(Dataset entries)
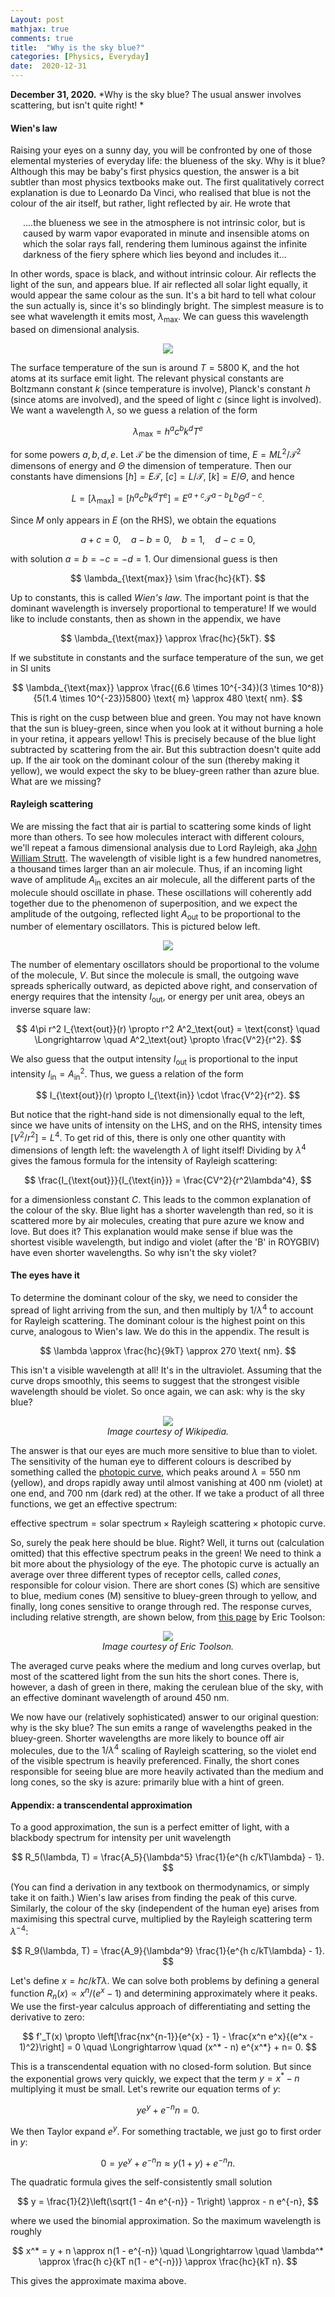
 ```yaml
---
Layout: post
mathjax: true
comments: true
title:  "Why is the sky blue?"
categories: [Physics, Everyday]
date:  2020-12-31
---
```


**December 31, 2020.** *Why is the sky blue? The usual answer involves
  scattering, but isn't quite right! *

#### Wien's law

Raising your eyes on a sunny day, you will be confronted by one of
those elemental mysteries of everyday life: the blueness of the sky.
Why is it blue?
Although this may be baby's first physics question, the answer is a
bit subtler than most physics textbooks make out.
The first qualitatively correct explanation is due to Leonardo Da
Vinci, who realised that blue is not the colour of the air
itself, but rather, light reflected by air. He wrote that

<span style="padding-left: 20px; display:block">
....the blueness we see in the atmosphere is not intrinsic color, but is caused
by warm vapor evaporated in minute and
insensible atoms on which the solar rays
fall, rendering them luminous against the
infinite darkness of the fiery sphere which
lies beyond and includes it...
</span>

In other words, space is black, and without intrinsic colour.
Air reflects the light of the sun, and appears blue.
If air reflected all solar light equally, it would appear the same
colour as the sun.
It's a bit hard to tell what colour the sun actually is, since it's so
blindingly bright.
The simplest measure is to see what wavelength it emits most, $\lambda_{\text{max}}$.
We can guess this wavelength based on dimensional analysis.

<figure>
    <div style="text-align:center"><img src
    ="/images/posts/sky1.png"/>
	</div>
	</figure>

The surface temperature of the sun is around $T = 5800 \text{ K}$, and
the hot atoms at its surface emit light.
The relevant physical constants are Boltzmann constant $k$ (since
temperature is involve), Planck's constant $h$ (since atoms are
involved), and the speed of light $c$ (since light is involved).
We want a wavelength $\lambda$, so we guess a relation of the form

$$
\lambda_{\text{max}} = h^a c^b k^d T^e
$$

for some powers $a, b, d, e$.
Let $\mathcal{T}$ be the dimension of time, $E = ML^2/\mathcal{T}^2$
dimensons of energy and $\Theta$ the dimension of temperature.
Then our constants have dimensions $[h] = E\mathcal{T}$, $[c] = L/\mathcal{T}$, $[k] =
E/\Theta$, and hence

$$
L = [\lambda_{\text{max}}] = [h^a c^b k^d T^e] = E^{a+c} \mathcal{T}^{a-b}L^b \Theta^{d-c}.
$$

Since $M$ only appears in $E$ (on the RHS), we obtain the equations

$$
a+c = 0,\quad a- b = 0, \quad b = 1, \quad d - c = 0,
$$

with solution $a = b = -c = -d = 1$.
Our dimensional guess is then

$$
\lambda_{\text{max}} \sim \frac{hc}{kT}.
$$

Up to constants, this is called *Wien's law*.
The important point is that the dominant wavelength is inversely proportional to
temperature!
If we would like to include constants, then as shown in the appendix,
we have

$$
\lambda_{\text{max}} \approx \frac{hc}{5kT}.
$$

If we substitute in constants and the surface temperature of the sun,
we get in SI units

$$
\lambda_{\text{max}} \approx \frac{(6.6 \times 10^{-34})(3 \times
10^8)}{5(1.4 \times 10^{-23})5800} \text{ m} \approx 480 \text{ nm}.
$$

This is right on the cusp between blue and green. You may not have
known that the sun is bluey-green, since when you look at it without
burning a hole in your retina, it appears yellow!
This is precisely because of the blue light subtracted by scattering
from the air.
But this subtraction doesn't quite add up.
If the air took on the dominant colour of the sun (thereby making it
yellow), we would expect the sky to be bluey-green rather than azure
blue.
What are we missing?

#### Rayleigh scattering

We are missing the fact that air is partial to scattering some kinds
of light more than others.
To see how molecules interact with different colours, we'll repeat a
famous dimensional analysis due to Lord Rayleigh, aka
[John William Strutt](https://en.wikipedia.org/wiki/John_William_Strutt,_3rd_Baron_Rayleigh).
The wavelength of visible light is a few hundred nanometres, a
thousand times larger than an air molecule.
Thus, if an incoming light wave of amplitude $A_{\text{in}}$ excites
an air molecule, all the different parts of the molecule should
oscillate in phase.
These oscillations will coherently add together due to the phenomenon
of superposition, and we expect the amplitude of the outgoing,
reflected light $A_{\text{out}}$ to be proportional to the number of
elementary oscillators.
This is pictured below left.

<figure>
    <div style="text-align:center"><img src
    ="/images/posts/sky2.png"/>
	</div>
	</figure>

The number of elementary oscillators should be proportional to the
volume of the molecule, $V$.
But since the molecule is small, the outgoing wave spreads spherically
outward, as depicted above right, and conservation of energy requires
that the intensity $I_{\text{out}}$, or energy per unit area, obeys an
inverse square law:

$$
4\pi r^2 I_{\text{out}}(r) \propto r^2 A^2_\text{out} = \text{const} \quad
\Longrightarrow \quad A^2_\text{out} \propto \frac{V^2}{r^2}.
$$

We also guess that the output intensity $I_{\text{out}}$ is
proportional to the input intensity $I_{\text{in}} = A^2_{\text{in}}$.
Thus, we guess a relation of the form

$$
I_{\text{out}}(r) \propto I_{\text{in}} \cdot \frac{V^2}{r^2}.
$$

But notice that the right-hand side is not dimensionally equal to the
left, since we have units of intensity on the LHS, and on the RHS,
intensity times $[V^2/r^2] = L^4$.
To get rid of this, there is only one other quantity with dimensions
of length left: the wavelength $\lambda$ of light itself! Dividing by
$\lambda^4$ gives the famous formula for the intensity of Rayleigh
scattering:

$$
\frac{I_{\text{out}}}{I_{\text{in}}} = \frac{CV^2}{r^2\lambda^4},
$$

for a dimensionless constant $C$.
This leads to the common explanation of the colour of the sky.
Blue light has a shorter wavelength than red, so it is scattered more
by air molecules, creating that pure azure we know and love.
But does it? This explanation would make sense if blue was the
shortest visible wavelength, but indigo and violet (after the 'B' in
ROYGBIV) have even shorter wavelengths.
So why isn't the sky violet?

#### The eyes have it

To determine the dominant colour of the sky, we need to consider the
spread of light arriving from the sun, and then multiply by
$1/\lambda^4$ to account for Rayleigh scattering.
The dominant colour is the highest point on this curve, analogous to
Wien's law.
We do this in the appendix.
The result is

$$
\lambda \approx \frac{hc}{9kT} \approx 270 \text{ nm}.
$$

This isn't a visible wavelength at all! It's in the ultraviolet.
Assuming that the curve drops smoothly, this seems to suggest that the
strongest visible wavelength should be violet.
So once again, we can ask: why is the sky blue?

<figure>
    <div style="text-align:center"><img src
    ="/images/posts/lumcurves.png"/>
		    <figcaption><i>Image courtesy of Wikipedia.</i></figcaption>
	</div>
	</figure>

The answer is that our eyes are much more sensitive to blue than to
violet.
The sensitivity of the human eye to different colours is described by
something called the [photopic curve](https://en.wikipedia.org/wiki/Photopic_vision), which peaks around $\lambda =
550 \text{ nm}$ (yellow), and drops rapidly away until almost
vanishing at $400 \text{ nm}$ (violet) at one end, and $700 \text{
nm}$ (dark red) at the other.
If we take a product of all three functions, we get an effective
spectrum:

$$
\text{effective spectrum} = \text{solar spectrum} \times \text{Rayleigh scattering} \times
\text{photopic curve}.
$$

So, surely the peak here should be blue. Right?
Well, it turns out (calculation omitted) that this effective spectrum
peaks in the green!
We need to think a bit more about the physiology of the eye.
The photopic curve is actually an average over three different types
of receptor cells, called *cones*, responsible for colour vision.
There are short cones (S) which are sensitive to blue, medium cones
(M) sensitive to bluey-green through to yellow, and finally, long
cones sensitive to orange through red.
The response curves, including relative strength, are shown below,
from [this page](https://www.unm.edu/~toolson/human_cone_response.htm)
by Eric Toolson:

<figure>
    <div style="text-align:center"><img src
    ="/images/posts/lumcurves2.png"/>
		    <figcaption><i>Image courtesy of Eric Toolson.</i></figcaption>
	</div>
	</figure>

The averaged curve peaks where the medium and long curves overlap, but
most of the scattered light from the sun hits the short cones.
There is, however, a dash of green in there, making the cerulean blue
of the sky, with an effective dominant wavelength of around $450
\text{ nm}$.

We now have our (relatively sophisticated) answer to our original
question: why is the sky blue?
The sun emits a range of wavelengths peaked in the bluey-green.
Shorter wavelengths are more likely to bounce off air molecules, due
to the $1/\lambda^4$ scaling of Rayleigh scattering, so the violet end
of the visible spectrum is heavily preferenced.
Finally, the short cones responsible for seeing blue are more heavily
activated than the medium and long cones, so the sky is azure:
primarily blue with a hint of green.

<!-- #### New horizons

There are a few beautiful and simple consequences of 
Craig Bohren has written a
[wonderful review](https://application.wiley-vch.de/books/sample/3527403205_c01.pdf)
of atmospheric optics, which contains much more. -->

<!-- http://homepages.wmich.edu/~korista/colors_of_the_sky-Bohren_Fraser.pdf -->

#### Appendix: a transcendental approximation

To a good approximation, the sun is a perfect emitter of light, with a
blackbody spectrum for intensity per unit wavelength

$$
R_5(\lambda, T) = \frac{A_5}{\lambda^5} \frac{1}{e^{h c/kT\lambda} - 1}.
$$

(You can find a derivation in any textbook on thermodynamics, or simply
take it on faith.)
Wien's law arises from finding the peak of this curve.
Similarly, the colour of the sky (independent of the human eye) arises
from maximising this spectral curve, multiplied by the Rayleigh
scattering term $\lambda^{-4}$:

$$
R_9(\lambda, T) = \frac{A_9}{\lambda^9} \frac{1}{e^{h c/kT\lambda} - 1}.
$$

Let's define $x = h c/kT\lambda$.
We can solve both problems by defining a general function $R_n(x)
\propto x^n/(e^x- 1)$ and determining approximately where it peaks.
We use the first-year calculus approach of differentiating and setting
the derivative to zero:

$$
f'_T(x) \propto 
\left[\frac{nx^{n-1}}{e^{x} - 1} - \frac{x^n e^x}{(e^x - 1)^2}\right] = 0
\quad \Longrightarrow \quad (x^* - n) e^{x^*} + n= 0.
$$

This is a transcendental equation with no closed-form solution.
But since the exponential grows very quickly, we expect that the term
$y = x^* - n$ multiplying it must be small.
Let's rewrite our equation terms of $y$:

$$
y e^y + e^{-n} n = 0.
$$

We then Taylor expand $e^y$. For something tractable, we just go to first order in $y$:

$$
0 = y e^y + e^{-n} n \approx y(1 + y) + e^{-n}n.
$$

The quadratic formula gives the self-consistently small solution

$$
y = \frac{1}{2}\left(\sqrt{1 - 4n e^{-n}} - 1\right) \approx - n e^{-n},
$$

where we used the binomial approximation.
So the maximum wavelength is roughly

$$
x^* = y + n \approx n(1 - e^{-n}) \quad \Longrightarrow \quad \lambda^* \approx \frac{h
c}{kT n(1 - e^{-n})} \approx \frac{hc}{kT n}.
$$

This gives the approximate maxima above.
<!-- https://www.oceanopticsbook.info/view/photometry-and-visibility/luminosity-functions -->
<!-- https://math.ucr.edu/home/baez/physics/General/BlueSky/blue_sky.html-->

<!-- maximum e^(-(x-550*5/480)^2/(2*(50*5/480)^2))x^9/(e^x - 1)-->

* **WHAT YOU WILL DO**
Within the data above, the lines from the one with "temperature!" to the one with "oscillate in phase." must be repeated exactly; no other line belongs in the answer.

* **RESULT FOR THIS TASK**
temperature!
If we would like to include constants, then as shown in the appendix,
we have

$$
\lambda_{\text{max}} \approx \frac{hc}{5kT}.
$$

If we substitute in constants and the surface temperature of the sun,
we get in SI units

$$
\lambda_{\text{max}} \approx \frac{(6.6 \times 10^{-34})(3 \times
10^8)}{5(1.4 \times 10^{-23})5800} \text{ m} \approx 480 \text{ nm}.
$$

This is right on the cusp between blue and green. You may not have
known that the sun is bluey-green, since when you look at it without
burning a hole in your retina, it appears yellow!
This is precisely because of the blue light subtracted by scattering
from the air.
But this subtraction doesn't quite add up.
If the air took on the dominant colour of the sun (thereby making it
yellow), we would expect the sky to be bluey-green rather than azure
blue.
What are we missing?

#### Rayleigh scattering

We are missing the fact that air is partial to scattering some kinds
of light more than others.
To see how molecules interact with different colours, we'll repeat a
famous dimensional analysis due to Lord Rayleigh, aka
[John William Strutt](https://en.wikipedia.org/wiki/John_William_Strutt,_3rd_Baron_Rayleigh).
The wavelength of visible light is a few hundred nanometres, a
thousand times larger than an air molecule.
Thus, if an incoming light wave of amplitude $A_{\text{in}}$ excites
an air molecule, all the different parts of the molecule should
oscillate in phase.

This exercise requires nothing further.